A estrada estende-se, escura, à nossa frente e vamos apressados para um jantar. De repente, uma ave dirige-se em direção ao carro e fica imobilizada no meio do caminho, sem nunca mais se mexer. Travamos a fundo, fazemos sinais de luzes. Em vão. Vale-nos haver aqui passageiros muito bem informados acerca da vida selvagem açoriana: “Isto é um cagarro!”
Ainda não sabíamos, mas o resto da noite haveria de ser animado – rapidamente nos dedicámos a apanhar as indefesas aves marinhas, que nesta altura do ano precisam mesmo de ajuda para não morrerem atropeladas. É por isso que se deve sair do carro para as apanhar, coisa que não é muito complicada de executar.
Há caixas de cartão que se podem recolher nos quartéis dos bombeiros, por exemplo, mas qualquer embalagem, desde que suficientemente arejada, serve para o efeito.
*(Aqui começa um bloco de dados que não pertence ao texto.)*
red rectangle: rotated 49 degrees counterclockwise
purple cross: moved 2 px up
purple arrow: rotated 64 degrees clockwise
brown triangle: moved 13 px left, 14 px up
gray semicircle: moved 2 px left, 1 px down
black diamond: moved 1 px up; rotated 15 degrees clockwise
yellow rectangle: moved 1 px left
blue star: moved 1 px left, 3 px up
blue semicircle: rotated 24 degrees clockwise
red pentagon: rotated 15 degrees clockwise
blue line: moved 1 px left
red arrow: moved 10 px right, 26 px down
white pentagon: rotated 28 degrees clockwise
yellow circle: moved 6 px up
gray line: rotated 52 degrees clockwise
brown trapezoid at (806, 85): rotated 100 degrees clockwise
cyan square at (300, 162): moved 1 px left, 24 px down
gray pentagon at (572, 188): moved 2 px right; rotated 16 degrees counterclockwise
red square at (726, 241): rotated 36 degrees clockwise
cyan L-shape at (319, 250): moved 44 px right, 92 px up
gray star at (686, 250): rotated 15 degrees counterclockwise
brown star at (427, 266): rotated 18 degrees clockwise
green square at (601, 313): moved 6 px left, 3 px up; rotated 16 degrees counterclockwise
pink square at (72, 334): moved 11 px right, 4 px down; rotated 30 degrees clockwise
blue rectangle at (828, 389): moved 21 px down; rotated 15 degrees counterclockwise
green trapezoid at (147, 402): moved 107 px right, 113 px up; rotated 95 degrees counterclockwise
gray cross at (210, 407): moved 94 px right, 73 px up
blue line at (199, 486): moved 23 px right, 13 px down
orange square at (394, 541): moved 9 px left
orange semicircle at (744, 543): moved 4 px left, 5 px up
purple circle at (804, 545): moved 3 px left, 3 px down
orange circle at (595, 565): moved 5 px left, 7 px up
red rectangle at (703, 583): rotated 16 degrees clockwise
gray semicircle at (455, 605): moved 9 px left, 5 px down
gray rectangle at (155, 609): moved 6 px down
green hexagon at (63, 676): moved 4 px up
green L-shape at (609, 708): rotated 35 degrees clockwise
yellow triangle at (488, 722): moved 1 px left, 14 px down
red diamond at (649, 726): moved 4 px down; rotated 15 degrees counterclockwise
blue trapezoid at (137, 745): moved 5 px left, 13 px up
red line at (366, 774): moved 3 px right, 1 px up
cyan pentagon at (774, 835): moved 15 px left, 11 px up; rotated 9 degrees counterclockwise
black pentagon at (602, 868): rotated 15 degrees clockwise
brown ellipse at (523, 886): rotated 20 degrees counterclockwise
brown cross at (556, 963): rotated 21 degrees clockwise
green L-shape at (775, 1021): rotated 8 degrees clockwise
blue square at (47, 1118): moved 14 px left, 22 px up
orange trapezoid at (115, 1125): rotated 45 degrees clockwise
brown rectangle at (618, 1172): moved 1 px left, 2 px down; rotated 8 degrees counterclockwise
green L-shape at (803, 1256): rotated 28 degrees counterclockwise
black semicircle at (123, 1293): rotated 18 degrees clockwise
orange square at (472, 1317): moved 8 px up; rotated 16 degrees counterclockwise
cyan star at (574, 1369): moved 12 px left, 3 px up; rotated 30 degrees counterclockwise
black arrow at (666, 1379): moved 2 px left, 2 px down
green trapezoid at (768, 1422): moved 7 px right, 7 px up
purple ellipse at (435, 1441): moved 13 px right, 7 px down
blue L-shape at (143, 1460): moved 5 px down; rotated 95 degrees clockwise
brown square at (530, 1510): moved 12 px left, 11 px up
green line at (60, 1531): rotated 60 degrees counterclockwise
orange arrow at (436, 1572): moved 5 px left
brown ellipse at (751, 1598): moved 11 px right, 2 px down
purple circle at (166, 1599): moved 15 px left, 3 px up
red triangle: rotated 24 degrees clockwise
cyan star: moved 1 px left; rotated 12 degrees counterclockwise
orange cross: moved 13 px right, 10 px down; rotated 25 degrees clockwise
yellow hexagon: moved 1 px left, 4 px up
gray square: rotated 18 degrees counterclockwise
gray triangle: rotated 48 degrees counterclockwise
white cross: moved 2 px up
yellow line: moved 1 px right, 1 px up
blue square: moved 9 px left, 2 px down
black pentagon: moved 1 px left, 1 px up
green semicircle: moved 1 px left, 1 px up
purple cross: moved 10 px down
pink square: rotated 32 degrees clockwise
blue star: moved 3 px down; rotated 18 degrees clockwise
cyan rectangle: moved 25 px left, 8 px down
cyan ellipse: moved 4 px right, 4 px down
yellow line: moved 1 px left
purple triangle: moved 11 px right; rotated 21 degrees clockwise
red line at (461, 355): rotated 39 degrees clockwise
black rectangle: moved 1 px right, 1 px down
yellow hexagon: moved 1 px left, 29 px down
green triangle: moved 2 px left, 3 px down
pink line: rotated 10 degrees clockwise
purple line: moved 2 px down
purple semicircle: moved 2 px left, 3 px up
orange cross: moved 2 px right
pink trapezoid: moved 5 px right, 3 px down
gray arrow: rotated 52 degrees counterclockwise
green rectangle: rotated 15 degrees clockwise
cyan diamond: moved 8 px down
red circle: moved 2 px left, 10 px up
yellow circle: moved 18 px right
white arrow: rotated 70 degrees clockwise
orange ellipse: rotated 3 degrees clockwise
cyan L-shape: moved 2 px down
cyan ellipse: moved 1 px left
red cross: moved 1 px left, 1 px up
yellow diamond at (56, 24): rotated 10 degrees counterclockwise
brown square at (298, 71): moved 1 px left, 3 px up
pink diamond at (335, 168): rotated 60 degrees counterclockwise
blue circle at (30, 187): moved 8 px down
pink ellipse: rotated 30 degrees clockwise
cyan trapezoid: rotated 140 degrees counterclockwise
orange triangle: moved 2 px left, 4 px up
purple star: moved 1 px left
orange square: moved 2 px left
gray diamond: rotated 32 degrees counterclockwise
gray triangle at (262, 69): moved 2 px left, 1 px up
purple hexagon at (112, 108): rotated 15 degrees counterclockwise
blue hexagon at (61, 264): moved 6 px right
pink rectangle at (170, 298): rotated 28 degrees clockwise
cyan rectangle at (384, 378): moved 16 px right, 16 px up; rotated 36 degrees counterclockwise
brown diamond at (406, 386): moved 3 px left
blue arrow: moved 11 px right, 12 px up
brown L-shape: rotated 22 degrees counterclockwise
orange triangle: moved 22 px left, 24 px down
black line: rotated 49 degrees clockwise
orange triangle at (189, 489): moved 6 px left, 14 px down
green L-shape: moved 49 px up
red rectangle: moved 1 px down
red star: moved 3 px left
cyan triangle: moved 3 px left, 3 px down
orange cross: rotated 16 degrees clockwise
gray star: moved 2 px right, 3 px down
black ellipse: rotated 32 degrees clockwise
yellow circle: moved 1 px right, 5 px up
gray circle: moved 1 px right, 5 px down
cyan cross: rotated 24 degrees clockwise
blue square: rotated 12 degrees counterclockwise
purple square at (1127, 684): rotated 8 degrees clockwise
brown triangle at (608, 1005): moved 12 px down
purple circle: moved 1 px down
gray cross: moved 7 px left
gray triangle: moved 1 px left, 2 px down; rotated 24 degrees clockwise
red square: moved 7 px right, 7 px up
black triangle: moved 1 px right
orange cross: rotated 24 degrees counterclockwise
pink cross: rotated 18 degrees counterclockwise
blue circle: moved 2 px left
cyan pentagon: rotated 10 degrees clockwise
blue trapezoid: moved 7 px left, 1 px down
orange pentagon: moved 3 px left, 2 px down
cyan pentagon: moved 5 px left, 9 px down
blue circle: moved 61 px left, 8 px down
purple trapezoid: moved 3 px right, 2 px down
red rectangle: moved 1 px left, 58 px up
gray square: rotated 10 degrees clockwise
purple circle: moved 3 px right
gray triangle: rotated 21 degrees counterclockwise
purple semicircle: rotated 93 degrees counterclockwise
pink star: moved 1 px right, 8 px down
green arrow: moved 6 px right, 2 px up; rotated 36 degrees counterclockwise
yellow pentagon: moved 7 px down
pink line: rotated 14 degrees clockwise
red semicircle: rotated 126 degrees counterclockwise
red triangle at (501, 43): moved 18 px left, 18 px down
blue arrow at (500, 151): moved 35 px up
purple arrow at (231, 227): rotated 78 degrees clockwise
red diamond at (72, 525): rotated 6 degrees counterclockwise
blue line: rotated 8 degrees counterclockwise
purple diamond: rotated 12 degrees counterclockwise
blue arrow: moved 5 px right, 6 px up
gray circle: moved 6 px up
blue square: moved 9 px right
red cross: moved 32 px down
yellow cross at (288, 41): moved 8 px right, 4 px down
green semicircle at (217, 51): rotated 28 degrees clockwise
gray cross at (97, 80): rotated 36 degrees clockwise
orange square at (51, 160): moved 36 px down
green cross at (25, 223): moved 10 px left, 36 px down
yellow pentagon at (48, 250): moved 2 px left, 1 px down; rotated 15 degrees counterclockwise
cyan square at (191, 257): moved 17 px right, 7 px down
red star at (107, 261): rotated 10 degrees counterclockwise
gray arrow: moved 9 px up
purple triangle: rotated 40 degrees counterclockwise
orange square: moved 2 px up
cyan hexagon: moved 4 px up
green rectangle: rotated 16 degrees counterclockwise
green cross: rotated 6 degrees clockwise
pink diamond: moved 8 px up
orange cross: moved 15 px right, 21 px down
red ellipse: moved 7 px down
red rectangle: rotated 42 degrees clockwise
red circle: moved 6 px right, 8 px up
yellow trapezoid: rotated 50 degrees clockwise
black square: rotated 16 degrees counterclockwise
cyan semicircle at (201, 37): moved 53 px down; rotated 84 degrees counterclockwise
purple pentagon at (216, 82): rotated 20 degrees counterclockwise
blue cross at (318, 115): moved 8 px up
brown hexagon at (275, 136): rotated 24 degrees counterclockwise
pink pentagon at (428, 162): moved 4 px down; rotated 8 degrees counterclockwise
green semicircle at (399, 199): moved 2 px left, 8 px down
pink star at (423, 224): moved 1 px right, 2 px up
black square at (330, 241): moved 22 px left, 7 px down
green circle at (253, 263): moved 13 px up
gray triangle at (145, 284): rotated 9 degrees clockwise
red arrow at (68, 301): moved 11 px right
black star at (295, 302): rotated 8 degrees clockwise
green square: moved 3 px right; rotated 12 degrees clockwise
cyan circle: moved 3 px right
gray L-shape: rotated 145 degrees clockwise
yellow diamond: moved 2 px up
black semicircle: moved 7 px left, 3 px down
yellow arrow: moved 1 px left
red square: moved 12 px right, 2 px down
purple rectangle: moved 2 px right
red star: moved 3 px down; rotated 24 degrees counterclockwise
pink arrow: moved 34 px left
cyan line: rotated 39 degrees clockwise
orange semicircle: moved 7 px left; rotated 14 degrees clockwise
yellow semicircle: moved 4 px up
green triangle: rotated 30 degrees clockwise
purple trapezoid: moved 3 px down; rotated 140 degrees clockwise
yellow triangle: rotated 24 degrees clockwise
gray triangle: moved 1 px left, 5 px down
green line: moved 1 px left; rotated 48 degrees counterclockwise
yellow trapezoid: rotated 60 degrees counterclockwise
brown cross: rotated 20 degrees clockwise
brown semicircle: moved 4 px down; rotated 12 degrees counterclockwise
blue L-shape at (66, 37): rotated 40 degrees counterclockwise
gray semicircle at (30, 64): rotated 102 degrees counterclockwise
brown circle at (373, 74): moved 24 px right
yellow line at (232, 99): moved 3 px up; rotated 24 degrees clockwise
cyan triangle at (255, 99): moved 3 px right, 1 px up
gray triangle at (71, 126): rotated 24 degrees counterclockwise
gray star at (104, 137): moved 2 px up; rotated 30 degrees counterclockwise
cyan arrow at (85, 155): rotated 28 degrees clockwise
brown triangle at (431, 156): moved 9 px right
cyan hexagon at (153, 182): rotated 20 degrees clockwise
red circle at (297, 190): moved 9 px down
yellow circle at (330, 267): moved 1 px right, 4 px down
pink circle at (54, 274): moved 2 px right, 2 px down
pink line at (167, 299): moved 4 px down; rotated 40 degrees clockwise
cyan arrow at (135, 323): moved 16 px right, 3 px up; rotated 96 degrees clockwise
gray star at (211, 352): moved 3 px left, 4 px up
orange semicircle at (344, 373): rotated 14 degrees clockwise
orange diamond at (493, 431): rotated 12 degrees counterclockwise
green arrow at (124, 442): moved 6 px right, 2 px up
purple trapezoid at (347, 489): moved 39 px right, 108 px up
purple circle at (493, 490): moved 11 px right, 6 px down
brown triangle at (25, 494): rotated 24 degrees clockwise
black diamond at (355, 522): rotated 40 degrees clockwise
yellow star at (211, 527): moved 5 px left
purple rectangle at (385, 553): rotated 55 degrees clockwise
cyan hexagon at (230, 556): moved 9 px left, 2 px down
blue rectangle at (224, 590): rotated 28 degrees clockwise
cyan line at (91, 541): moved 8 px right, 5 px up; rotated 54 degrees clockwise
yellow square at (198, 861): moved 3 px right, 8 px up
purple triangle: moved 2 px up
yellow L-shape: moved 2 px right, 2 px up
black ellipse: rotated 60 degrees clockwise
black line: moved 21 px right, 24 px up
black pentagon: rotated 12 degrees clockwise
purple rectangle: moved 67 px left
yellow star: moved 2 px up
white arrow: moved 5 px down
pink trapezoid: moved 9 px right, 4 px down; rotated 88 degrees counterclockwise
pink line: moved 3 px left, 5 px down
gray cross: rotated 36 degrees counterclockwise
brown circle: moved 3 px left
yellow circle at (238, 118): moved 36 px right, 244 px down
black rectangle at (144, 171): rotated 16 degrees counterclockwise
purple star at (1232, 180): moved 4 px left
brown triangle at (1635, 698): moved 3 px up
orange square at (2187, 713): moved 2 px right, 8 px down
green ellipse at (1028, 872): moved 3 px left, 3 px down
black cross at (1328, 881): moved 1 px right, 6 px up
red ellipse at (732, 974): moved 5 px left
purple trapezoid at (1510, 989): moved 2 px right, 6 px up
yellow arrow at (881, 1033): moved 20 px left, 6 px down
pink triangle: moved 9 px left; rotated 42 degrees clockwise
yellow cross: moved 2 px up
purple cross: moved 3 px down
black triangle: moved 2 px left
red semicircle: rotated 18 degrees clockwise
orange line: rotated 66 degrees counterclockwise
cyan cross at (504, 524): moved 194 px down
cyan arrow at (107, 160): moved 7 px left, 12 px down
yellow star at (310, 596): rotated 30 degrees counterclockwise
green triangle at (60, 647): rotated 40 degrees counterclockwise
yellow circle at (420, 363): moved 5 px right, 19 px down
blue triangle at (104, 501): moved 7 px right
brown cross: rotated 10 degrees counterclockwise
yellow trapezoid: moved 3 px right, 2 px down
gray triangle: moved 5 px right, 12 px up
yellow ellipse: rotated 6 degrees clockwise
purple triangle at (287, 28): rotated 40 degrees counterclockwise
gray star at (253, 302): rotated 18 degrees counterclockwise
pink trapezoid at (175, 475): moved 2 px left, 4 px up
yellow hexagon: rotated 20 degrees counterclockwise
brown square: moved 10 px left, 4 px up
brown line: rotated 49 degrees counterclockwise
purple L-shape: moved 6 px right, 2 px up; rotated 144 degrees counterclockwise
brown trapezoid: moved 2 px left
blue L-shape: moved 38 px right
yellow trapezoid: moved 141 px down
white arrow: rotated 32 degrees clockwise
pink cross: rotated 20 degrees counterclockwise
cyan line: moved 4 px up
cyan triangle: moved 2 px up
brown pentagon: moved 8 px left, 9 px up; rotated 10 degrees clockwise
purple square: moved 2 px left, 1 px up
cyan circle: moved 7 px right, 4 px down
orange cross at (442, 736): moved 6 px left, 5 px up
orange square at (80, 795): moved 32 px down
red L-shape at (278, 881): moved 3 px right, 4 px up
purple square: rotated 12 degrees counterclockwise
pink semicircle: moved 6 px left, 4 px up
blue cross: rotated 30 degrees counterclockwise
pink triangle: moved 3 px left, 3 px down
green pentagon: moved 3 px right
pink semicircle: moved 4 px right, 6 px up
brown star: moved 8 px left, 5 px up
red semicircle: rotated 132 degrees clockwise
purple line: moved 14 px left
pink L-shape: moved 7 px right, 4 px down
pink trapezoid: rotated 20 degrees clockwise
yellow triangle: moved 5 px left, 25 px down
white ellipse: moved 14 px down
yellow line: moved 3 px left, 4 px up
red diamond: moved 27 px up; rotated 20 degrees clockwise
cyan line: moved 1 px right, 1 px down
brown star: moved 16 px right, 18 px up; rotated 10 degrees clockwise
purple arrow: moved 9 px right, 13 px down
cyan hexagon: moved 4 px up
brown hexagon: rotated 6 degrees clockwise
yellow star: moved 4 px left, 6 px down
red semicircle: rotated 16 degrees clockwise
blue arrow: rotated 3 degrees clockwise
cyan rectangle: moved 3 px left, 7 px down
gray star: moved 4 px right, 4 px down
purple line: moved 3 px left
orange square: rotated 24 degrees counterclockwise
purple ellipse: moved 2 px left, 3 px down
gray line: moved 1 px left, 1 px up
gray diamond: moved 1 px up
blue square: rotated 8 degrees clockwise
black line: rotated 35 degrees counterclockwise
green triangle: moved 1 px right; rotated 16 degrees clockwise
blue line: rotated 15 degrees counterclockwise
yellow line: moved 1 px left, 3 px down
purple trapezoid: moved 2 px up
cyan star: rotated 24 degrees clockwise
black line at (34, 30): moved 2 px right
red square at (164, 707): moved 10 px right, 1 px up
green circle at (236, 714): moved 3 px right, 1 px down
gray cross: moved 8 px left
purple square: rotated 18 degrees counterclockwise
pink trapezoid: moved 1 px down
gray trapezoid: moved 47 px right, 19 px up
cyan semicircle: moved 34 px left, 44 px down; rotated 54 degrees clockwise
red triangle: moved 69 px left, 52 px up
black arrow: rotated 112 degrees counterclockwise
Nessa noite, o nosso carro transportou oito cagarros, entregues depois nos bombeiros de São Roque e num contentor de portas abertas estacionado num descampado, à chegada a Madalena. Quando são deixados, deve preencher-se uma ficha de contacto.
Desde 1995, e por iniciativa de um cidadão do Corvo, o Governo dos Açores promove anualmente a Campanha SOS Cagarro, de 1 de outubro a 15 de novembro, para alertar a população açoriana (e visitantes) da necessidade de preservação desta espécie protegida que nidifica essencialmente nas ilhas portuguesas, salvando os cagarros juvenis encontrados, como estes que apanhámos, junto às estradas e nas bermas.
Este é o período que coincide com a saída das aves dos ninhos para o seu primeiro voo oceânico, sem auxílio dos pais. Esses chegaram a terra em fevereiro para construírem os ninhos nas rochas. Entre maio e junho puseram o ovo (só fazem uma postura) que eclodiu lá para julho. Até outubro, as crias estão protegidas pelos cuidados parentais, mas só até ganharem gordura suficiente.
É quando deixam os ninhos, à procura do mar para se estrearem em altos voos, com cerca de três meses, que correm perigo, porque se desorientam e podem ser colhidos por condutores mais distraídos. Nas estradas do Pico, pelo menos, há algumas marcas desses fatais descuidos.
Naquela noite, além da nossa colheita, houve mais 76 salvamentos. E por isso são precisas duas carrinhas dos ajudantes da natureza, do Parque Natural do Pico, para transportar os animais na manhã seguinte para o local escolhido para a sua libertação. Convém que estejam nas caixas o menor número de horas possível, claro.
Pelas 10 da manhã de um dia chuvoso e de mar agitado, a equipa de meia dúzia de vigilantes chega ao porto de São Caetano, aonde as condições marítimas são mais favoráveis a estes salvamentos. O momento tem o seu quê de coreografia e quase podia ser um bailado bem ensaiado.
As caixas são abertas, as aves agarradas pelas asas, os vigilantes sobem a um pequeno muro que os aproxima do mar, dão balanço com o braço e lançam o cagarro para lá da rebentação. A ave bate as asas e voa pela primeira vez na vida. Passados poucos segundos, desaparecem no horizonte. Lá ao longe, podemos ver que alguns aproveitam o embalo das ondas.
“Nas ilhas com praias este momento do salvamento é menos épico”, explica Paulo Freitas, que já anda nisto há 17 anos, sempre na ilha do Pico. Nesses casos, os cagarros – ou pardelas-de-bico-amarelo – são simplesmente largados na areia, pois encontram sozinhos o caminho até ao mar.
A população açoriana está bastante atenta neste período e é costume ver famílias à caça de cagarros na estrada. Não admira: trata-se da maior campanha de sensibilização ambiental das ilhas, com uma forte componente de educação e já dura há quase 30 anos. A sua importância para a espécie é enorme – apesar de também nidificarem na Madeira, nas Canárias e nas ilhas do Mediterrâneo, 75% da população mundial nasce nos Açores.
No final da dança, a vigilante Lídia dedica-se a medir o bico, a asa e a anilar alguns cagarros para que, quando aqui voltarem, daqui a seis ou sete anos, já adultos, possa fazer-se a sua monitorização. “Há pouco tempo, apareceu uma ave numa praia no Brasil com quase 40 anos”, conta Paulo, acrescentando que, depois de libertadas para o mar, a maioria das aves aprende a pescar e encontra o seu caminho rumo a outras paragens mais a sul.
Na campanha do ano passado, e com a ajuda das brigadas diárias que percorrem as ilhas de lés a lés, todas as noites, foram salvos 6427 cagarros, um decréscimo de duas mil unidades em relação a 2019, mas ainda assim um número que dá alento para continuar.